Weitere Bücher der Autorin:
Zimtduft und Hufgetrappel (Willow Creek Ranch 1)
Jeder Band der Willow Creek Ranch-Reihe ist in sich abgeschlossen und kann unabhängig von den anderen gelesen werden.
Herzklopfen und Stallgeflüster
Willow Creek Ranch 2
Von Sue Calez
Prolog
„Zoey, du hast schon wieder den Kühlschrank offengelassen.“ Ich werfe meiner Mitbewohnerin einen scharfen Blick zu. Die junge Frau mit den bunt gefärbten Haaren ist mir zwar eine gute Freundin, aber als WG-Partnerin eine einzige Katastrophe. Doch allein könnte ich mir die Miete in Denver unmöglich leisten. Zumal ich meinen Job in einem Café vor einigen Wochen verloren habe und derzeit auf staatliche Unterstützung angewiesen bin.
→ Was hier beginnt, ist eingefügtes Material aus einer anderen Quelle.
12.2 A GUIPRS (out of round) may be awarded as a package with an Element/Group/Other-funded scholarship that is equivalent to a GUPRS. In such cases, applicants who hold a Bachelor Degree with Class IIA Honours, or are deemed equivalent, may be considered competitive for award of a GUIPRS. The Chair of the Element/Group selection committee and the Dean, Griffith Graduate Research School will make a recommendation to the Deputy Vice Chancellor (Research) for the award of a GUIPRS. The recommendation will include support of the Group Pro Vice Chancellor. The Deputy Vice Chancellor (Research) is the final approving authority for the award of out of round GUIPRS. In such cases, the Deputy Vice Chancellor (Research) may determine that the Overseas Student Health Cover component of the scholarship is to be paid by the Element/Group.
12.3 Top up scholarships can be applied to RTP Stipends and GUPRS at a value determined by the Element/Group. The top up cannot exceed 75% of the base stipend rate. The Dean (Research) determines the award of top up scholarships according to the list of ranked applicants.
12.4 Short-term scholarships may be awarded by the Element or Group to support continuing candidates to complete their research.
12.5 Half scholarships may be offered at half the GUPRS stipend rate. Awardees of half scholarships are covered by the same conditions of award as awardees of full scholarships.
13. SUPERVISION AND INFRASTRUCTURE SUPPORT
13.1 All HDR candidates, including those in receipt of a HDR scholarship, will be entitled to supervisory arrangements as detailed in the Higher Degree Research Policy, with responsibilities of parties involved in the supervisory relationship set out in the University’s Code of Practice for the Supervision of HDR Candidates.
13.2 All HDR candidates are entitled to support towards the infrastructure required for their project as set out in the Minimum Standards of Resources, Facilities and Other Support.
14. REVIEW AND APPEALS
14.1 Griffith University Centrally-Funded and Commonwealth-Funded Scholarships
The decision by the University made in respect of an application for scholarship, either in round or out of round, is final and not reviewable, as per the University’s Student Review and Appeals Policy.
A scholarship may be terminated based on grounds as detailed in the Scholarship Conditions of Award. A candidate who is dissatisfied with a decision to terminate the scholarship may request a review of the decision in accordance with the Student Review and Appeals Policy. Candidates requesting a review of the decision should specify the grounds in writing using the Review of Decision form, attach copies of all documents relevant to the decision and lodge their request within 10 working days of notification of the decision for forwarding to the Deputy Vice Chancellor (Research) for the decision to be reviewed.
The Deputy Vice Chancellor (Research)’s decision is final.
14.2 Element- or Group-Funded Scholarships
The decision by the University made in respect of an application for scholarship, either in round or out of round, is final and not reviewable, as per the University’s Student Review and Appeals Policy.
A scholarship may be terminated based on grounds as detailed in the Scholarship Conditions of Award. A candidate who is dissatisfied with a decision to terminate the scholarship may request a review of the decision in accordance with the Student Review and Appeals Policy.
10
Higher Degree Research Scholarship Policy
„Mir egal“, murrt Zoey und kaut geräuschvoll auf etwas herum, das mich in Konsistenz und Farbe an eine Schuhsohle erinnert. Ich rümpfe die Nase, erspare mir jedoch eine Diskussion. Dass solche Gespräche ins Leere laufen, habe ich bereits nach wenigen Wochen unseres Zusammenlebens begriffen.
„Im Gemeindezentrum gibt es heute wieder Lebensmittel. Kommst du mit?“, frage ich hoffnungsvoll. Wenn wir zu zweit gehen, haben wir die Chance auf doppelte Portionen – Obst, Gemüse, Grundnahrungsmittel.
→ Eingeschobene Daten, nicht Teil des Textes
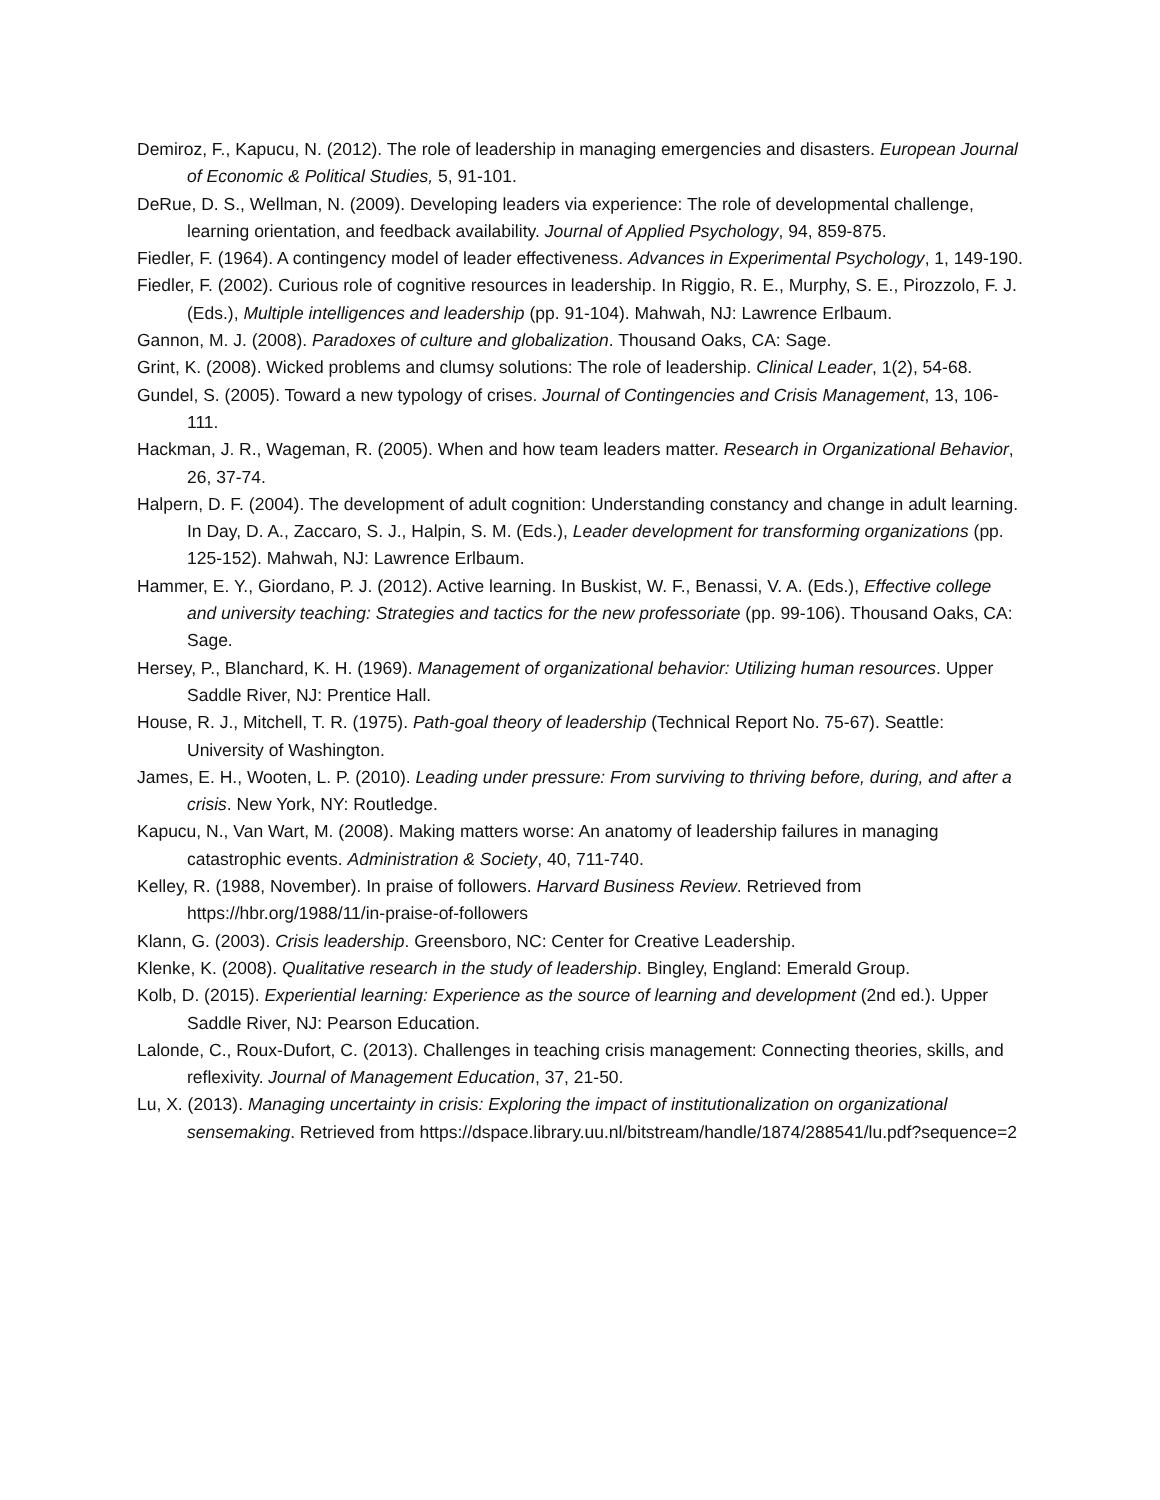Demiroz, F., Kapucu, N. (2012). The role of leadership in managing emergencies and disasters. European Journal of Economic & Political Studies, 5, 91-101.
DeRue, D. S., Wellman, N. (2009). Developing leaders via experience: The role of developmental challenge, learning orientation, and feedback availability. Journal of Applied Psychology, 94, 859-875.
Fiedler, F. (1964). A contingency model of leader effectiveness. Advances in Experimental Psychology, 1, 149-190.
Fiedler, F. (2002). Curious role of cognitive resources in leadership. In Riggio, R. E., Murphy, S. E., Pirozzolo, F. J. (Eds.), Multiple intelligences and leadership (pp. 91-104). Mahwah, NJ: Lawrence Erlbaum.
Gannon, M. J. (2008). Paradoxes of culture and globalization. Thousand Oaks, CA: Sage.
Grint, K. (2008). Wicked problems and clumsy solutions: The role of leadership. Clinical Leader, 1(2), 54-68.
Gundel, S. (2005). Toward a new typology of crises. Journal of Contingencies and Crisis Management, 13, 106-111.
Hackman, J. R., Wageman, R. (2005). When and how team leaders matter. Research in Organizational Behavior, 26, 37-74.
Halpern, D. F. (2004). The development of adult cognition: Understanding constancy and change in adult learning. In Day, D. A., Zaccaro, S. J., Halpin, S. M. (Eds.), Leader development for transforming organizations (pp. 125-152). Mahwah, NJ: Lawrence Erlbaum.
Hammer, E. Y., Giordano, P. J. (2012). Active learning. In Buskist, W. F., Benassi, V. A. (Eds.), Effective college and university teaching: Strategies and tactics for the new professoriate (pp. 99-106). Thousand Oaks, CA: Sage.
Hersey, P., Blanchard, K. H. (1969). Management of organizational behavior: Utilizing human resources. Upper Saddle River, NJ: Prentice Hall.
House, R. J., Mitchell, T. R. (1975). Path-goal theory of leadership (Technical Report No. 75-67). Seattle: University of Washington.
James, E. H., Wooten, L. P. (2010). Leading under pressure: From surviving to thriving before, during, and after a crisis. New York, NY: Routledge.
Kapucu, N., Van Wart, M. (2008). Making matters worse: An anatomy of leadership failures in managing catastrophic events. Administration & Society, 40, 711-740.
Kelley, R. (1988, November). In praise of followers. Harvard Business Review. Retrieved from https://hbr.org/1988/11/in-praise-of-followers
Klann, G. (2003). Crisis leadership. Greensboro, NC: Center for Creative Leadership.
Klenke, K. (2008). Qualitative research in the study of leadership. Bingley, England: Emerald Group.
Kolb, D. (2015). Experiential learning: Experience as the source of learning and development (2nd ed.). Upper Saddle River, NJ: Pearson Education.
Lalonde, C., Roux-Dufort, C. (2013). Challenges in teaching crisis management: Connecting theories, skills, and reflexivity. Journal of Management Education, 37, 21-50.
Lu, X. (2013). Managing uncertainty in crisis: Exploring the impact of institutionalization on organizational sensemaking. Retrieved from https://dspace.library.uu.nl/bitstream/handle/1874/288541/lu.pdf?sequence=2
„Kein Bock“, flötet Zoey. Ich presse die Lippen zusammen, während in mir Wut aufsteigt. Manchmal habe ich das Gefühl, dass sie den Ernst unserer – ihrer – Lage nicht begreift. Wir sind beide arbeitslos. Wir haben beide nichts Handfestes gelernt. Während ich jedoch jeden Tag nach einem neuen Job suche, hat es sich Zoey in ihrer Tatenlosigkeit bequem gemacht. Etwas, das unsere Freundschaft zunehmend belastet.
„Dann lass es bleiben“, grummle ich und schnappe mir das Einkaufsnetz, das am Haken neben der Tür hängt.
Den Weg zum Gemeindezentrum lege ich nachdenklich zurück. Ich bin niemand, der schnell aufgibt. Nicht so wie Zoey. Doch im Moment steht auch mir das Wasser bis zum Hals. Und ich habe keine Ahnung, wie es weitergehen soll.
In Momenten wie diesen fühle ich mich schrecklich allein. Bis auf Zoey habe ich niemanden auf dieser Welt. Zu meiner ehemaligen Pflegefamilie gibt es keinen Kontakt mehr, und meinen alten Freundeskreis habe ich hinter mir gelassen, um aus dem Sumpf, in dem sie feststecken, zu entkommen. Doch trotz all meiner Mühen, trotz all der harten Arbeit sehe ich keinen Hoffnungsschimmer am Horizont.
Ich schlucke den Kloß in meinem Hals hinunter, als ich das Gemeindezentrum betrete.
„Sienna!“
Die vertraute Stimme lässt mich aufblicken. Eine Stimme, die ich als Teenager oft verflucht habe. Helen, meine Sozialarbeiterin, kommt mit einem warmen Lächeln auf mich zu. Sie ist eine freundliche Mittvierzigerin mit dunkelblonden Locken und runder Brille – und die einzige Person, die mich nie aufgegeben hat.
„Gut, dass du da bist. Ich wollte dich sowieso mal anrufen“, sagt sie.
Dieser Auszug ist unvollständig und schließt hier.